▶ _QUESTÃO 1_
Em quantas linhas da listagem aparece a palavra "blue"? Diferencie maiúsculas de minúsculas e informe somente o número.

▶ _TEXTO PARA LEITURA_
**********

Por Roberto Jefferson Normando*
Publicado originalmente no Brasil de Fato PB
“Todo Cambia” – [Mercedes Sosa]
“…Saibam que, antes do que se pensa,
de novo se abrirão as grandes alamedas por onde passará o homem livre,
para construir uma sociedade melhor”.
[Trecho do Último discurso de Salvador Allende]
Atrevo-me a escrever algumas linhas sobre a esquerda de Campina Grande, já dizendo que não conseguirei falar de tudo, nem de todos/as e com ausências de tantas questões importantes para pensarmos o presente e o futuro das Esquerdas.
A voz da cantora e ativista Mercedes Sosa eternizou a canção Todo Cambia; tudo muda, tudo se transforma, é possível mudar. Aqui toca a mística da inquietude da Esquerda: mudança é uma palavra da alma da esquerda, ou seja, ser de esquerda é ser inconformado com a realidade; é partir no cotidiano das lutas na aventura da mudança; é acreditar que é possível construir as condições objetivas dos processos mudancistas.
Não há conservadorismo e autoritarismo que impeça ou mate a mística da mudança. Mudar não é apenas uma palavra de ordem para ser gritada, é uma das razões das Esquerdas se articularem e construírem projetos que vão dar concretude e força para as transformações necessárias.
Outra palavra, tão importante quanto, é a igualdade. Ser de esquerda é trabalhar diariamente pela igualdade! Uma igualdade centro de um projeto político plural, que potencialize a nossa diversidade e radicalize a democracia na construção de uma sociedade justa e ecologicamente sustentável.
Campina Grande, é conhecida por muitos como uma cidade conservadora, reacionária, como a cidade tucana do nordeste (do que em parte discordo, mas isso será tema de outro artigo).
É verdade que o campo conservador local cresceu, se articulou; que a maioria dos eleitores em 2018, por exemplo, votaram em Jair Bolsonaro para Presidente da República; que o discurso da extrema-direita avançou na cidade; que por décadas a cidade é administrada pelos mesmos grupos políticos familiares que, na maioria das vezes, tem uma prática conservadora à direita, mesmo que em tantas outras ocasiões o discurso para ganhar as eleições tenha um tom mais progressista, ou ainda busquem alianças com setores representativos dessa perspectiva.

**********

▶ _SEÇÃO DE DADOS_
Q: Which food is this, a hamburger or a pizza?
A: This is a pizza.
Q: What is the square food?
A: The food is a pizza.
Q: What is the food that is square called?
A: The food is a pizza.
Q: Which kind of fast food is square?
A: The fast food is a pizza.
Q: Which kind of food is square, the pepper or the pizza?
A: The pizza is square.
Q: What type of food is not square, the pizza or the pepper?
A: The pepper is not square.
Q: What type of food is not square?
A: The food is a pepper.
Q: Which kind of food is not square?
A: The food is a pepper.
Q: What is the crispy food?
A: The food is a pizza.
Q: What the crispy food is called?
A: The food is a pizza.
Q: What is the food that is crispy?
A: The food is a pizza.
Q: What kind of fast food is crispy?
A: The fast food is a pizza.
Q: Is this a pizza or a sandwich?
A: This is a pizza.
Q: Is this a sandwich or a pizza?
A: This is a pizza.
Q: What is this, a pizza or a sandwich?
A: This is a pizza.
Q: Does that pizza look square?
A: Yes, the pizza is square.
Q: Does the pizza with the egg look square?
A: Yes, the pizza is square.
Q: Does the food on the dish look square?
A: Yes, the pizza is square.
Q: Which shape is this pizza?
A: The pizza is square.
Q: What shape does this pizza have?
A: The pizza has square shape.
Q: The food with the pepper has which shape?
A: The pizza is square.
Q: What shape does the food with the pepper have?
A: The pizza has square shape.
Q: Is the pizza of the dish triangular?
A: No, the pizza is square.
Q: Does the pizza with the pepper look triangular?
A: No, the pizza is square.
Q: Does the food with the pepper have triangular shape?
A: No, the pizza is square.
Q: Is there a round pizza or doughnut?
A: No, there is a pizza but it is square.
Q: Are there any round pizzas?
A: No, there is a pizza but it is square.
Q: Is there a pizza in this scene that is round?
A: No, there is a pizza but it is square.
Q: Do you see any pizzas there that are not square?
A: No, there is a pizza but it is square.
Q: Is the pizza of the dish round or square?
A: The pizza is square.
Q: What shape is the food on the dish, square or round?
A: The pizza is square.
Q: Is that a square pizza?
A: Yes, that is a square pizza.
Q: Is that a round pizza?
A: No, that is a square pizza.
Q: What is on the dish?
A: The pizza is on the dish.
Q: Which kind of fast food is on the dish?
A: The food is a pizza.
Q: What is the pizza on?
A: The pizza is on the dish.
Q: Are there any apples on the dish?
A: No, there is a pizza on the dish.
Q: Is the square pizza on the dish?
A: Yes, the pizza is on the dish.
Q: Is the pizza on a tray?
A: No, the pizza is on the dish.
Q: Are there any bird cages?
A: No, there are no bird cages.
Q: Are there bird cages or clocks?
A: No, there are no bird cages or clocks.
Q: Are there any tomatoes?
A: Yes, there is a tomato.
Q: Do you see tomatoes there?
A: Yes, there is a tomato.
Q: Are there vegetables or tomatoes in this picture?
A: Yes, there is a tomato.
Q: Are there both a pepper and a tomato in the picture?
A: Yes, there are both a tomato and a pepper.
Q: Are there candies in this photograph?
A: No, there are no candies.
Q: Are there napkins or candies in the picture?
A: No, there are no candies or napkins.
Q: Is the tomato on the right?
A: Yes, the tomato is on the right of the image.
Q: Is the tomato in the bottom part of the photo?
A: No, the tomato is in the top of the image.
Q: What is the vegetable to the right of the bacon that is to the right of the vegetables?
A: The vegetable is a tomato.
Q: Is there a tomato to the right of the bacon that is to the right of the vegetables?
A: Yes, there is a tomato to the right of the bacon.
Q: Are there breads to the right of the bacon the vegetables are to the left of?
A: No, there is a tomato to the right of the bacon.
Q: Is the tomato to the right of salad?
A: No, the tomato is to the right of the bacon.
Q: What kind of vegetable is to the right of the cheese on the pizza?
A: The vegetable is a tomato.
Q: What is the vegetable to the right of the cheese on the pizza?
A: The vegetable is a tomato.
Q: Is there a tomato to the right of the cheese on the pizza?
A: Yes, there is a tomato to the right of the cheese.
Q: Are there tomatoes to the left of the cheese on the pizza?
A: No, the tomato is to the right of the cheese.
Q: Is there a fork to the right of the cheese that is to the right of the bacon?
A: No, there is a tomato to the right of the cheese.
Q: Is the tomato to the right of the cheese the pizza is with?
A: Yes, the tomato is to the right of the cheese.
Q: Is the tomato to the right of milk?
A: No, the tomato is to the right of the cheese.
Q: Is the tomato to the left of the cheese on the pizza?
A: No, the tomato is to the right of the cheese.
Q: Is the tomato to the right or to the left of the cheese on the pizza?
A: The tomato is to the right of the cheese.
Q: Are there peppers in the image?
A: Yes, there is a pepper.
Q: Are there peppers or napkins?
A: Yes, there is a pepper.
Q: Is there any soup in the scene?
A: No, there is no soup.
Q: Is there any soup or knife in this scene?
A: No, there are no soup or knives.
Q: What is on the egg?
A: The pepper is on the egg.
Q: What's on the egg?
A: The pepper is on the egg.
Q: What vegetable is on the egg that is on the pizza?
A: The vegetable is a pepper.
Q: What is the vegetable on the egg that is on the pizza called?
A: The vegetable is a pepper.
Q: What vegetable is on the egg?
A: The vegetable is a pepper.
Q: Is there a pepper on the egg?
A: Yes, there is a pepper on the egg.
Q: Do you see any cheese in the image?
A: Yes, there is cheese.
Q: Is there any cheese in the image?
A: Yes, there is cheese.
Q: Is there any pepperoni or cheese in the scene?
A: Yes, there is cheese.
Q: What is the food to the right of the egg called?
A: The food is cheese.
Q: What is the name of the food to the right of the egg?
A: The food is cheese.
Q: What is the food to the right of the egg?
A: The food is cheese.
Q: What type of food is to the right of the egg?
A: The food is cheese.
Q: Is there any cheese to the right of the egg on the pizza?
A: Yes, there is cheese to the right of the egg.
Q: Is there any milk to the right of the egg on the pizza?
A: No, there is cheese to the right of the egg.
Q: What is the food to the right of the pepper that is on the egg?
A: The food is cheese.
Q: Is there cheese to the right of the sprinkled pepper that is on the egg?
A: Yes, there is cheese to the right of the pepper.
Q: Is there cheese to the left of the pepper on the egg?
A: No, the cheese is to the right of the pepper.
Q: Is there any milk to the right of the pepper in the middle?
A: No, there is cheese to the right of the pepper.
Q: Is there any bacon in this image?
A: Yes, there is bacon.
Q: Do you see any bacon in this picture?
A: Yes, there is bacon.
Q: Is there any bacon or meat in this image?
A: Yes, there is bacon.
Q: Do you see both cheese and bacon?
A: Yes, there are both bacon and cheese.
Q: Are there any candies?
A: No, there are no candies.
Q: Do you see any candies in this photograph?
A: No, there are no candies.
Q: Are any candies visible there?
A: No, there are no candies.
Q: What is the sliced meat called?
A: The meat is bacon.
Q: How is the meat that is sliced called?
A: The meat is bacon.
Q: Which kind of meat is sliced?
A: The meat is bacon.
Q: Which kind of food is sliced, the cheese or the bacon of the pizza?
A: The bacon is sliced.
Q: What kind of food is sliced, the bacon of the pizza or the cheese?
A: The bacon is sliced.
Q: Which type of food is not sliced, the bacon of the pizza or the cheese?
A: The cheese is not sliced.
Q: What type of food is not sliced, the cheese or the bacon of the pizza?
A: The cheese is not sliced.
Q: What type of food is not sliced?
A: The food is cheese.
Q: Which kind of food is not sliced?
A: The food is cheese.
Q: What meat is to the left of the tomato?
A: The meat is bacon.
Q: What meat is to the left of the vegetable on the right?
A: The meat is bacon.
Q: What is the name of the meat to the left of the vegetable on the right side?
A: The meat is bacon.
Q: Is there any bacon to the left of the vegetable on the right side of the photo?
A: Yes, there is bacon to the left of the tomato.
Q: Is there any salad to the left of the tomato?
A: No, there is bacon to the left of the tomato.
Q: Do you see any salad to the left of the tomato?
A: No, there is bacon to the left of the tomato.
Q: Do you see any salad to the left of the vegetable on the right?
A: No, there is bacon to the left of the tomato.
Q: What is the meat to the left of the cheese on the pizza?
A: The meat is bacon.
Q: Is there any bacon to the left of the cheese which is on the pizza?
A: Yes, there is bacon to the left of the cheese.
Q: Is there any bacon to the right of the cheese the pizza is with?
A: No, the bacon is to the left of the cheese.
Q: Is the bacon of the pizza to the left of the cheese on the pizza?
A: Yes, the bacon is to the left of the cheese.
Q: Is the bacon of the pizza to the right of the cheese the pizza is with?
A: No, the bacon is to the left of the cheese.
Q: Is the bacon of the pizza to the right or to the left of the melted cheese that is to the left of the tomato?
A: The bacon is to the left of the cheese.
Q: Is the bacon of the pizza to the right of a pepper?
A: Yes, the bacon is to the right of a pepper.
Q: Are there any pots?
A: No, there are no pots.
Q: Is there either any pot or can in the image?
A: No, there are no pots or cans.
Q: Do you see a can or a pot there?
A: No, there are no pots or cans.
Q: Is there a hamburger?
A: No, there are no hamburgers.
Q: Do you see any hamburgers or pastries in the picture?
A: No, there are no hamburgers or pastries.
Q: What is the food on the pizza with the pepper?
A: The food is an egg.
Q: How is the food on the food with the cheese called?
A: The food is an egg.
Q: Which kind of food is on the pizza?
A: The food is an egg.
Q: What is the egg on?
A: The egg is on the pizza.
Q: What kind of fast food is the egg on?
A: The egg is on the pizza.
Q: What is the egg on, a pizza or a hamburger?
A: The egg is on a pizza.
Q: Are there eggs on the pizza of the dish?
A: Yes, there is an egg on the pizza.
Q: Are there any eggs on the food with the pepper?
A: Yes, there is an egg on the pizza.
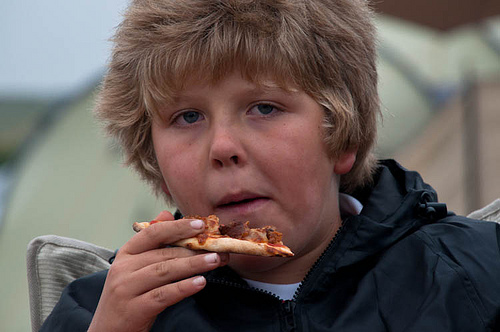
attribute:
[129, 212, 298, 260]
pizza — thin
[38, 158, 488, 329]
windbreaker — black, blue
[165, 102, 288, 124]
eyes — blue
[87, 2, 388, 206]
hair — blonde, feathered, short, blond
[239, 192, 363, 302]
shirt — white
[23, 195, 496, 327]
chair — gray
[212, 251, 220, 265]
fingernails — dirty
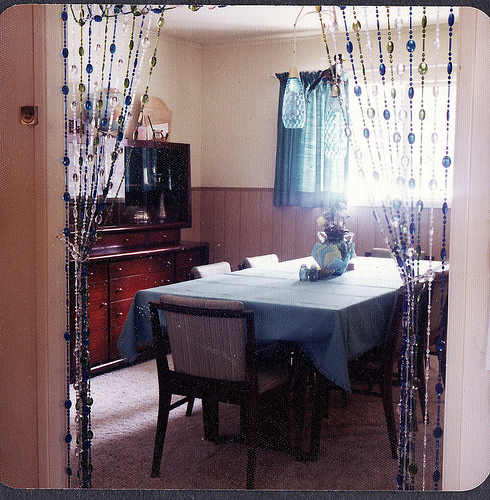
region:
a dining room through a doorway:
[25, 5, 475, 492]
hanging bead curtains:
[53, 3, 454, 493]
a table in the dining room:
[138, 224, 448, 470]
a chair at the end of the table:
[140, 289, 310, 494]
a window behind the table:
[266, 67, 464, 222]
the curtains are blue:
[267, 69, 356, 213]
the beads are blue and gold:
[57, 2, 453, 493]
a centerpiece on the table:
[301, 196, 357, 283]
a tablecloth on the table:
[117, 244, 445, 391]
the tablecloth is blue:
[123, 244, 451, 398]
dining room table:
[126, 220, 446, 474]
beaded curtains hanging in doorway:
[58, 3, 441, 497]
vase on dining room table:
[312, 210, 353, 272]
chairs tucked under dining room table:
[154, 234, 440, 471]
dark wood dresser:
[69, 210, 208, 370]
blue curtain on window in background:
[268, 71, 350, 214]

**********

▶ _QUESTÃO 2_
As afirmações abaixo estão de acordo com o texto sobre a esquerda de Campina Grande? Para cada uma, responda sim ou não e cite literalmente as palavras do texto que decidem a resposta.
(a) A maioria dos eleitores votou em Jair Bolsonaro para presidente em 2018.
(b) O texto saiu primeiro no Brasil de Fato PB.
(c) O texto concorda plenamente com a visão de Campina Grande como cidade conservadora.

▶ _RESPOSTA 1_
6

▶ _RESPOSTA 2_
(a) Sim: "que a maioria dos eleitores em 2018, por exemplo, votaram em Jair Bolsonaro para Presidente da República"
(b) Sim: "Publicado originalmente no Brasil de Fato PB"
(c) Não: "do que em parte discordo"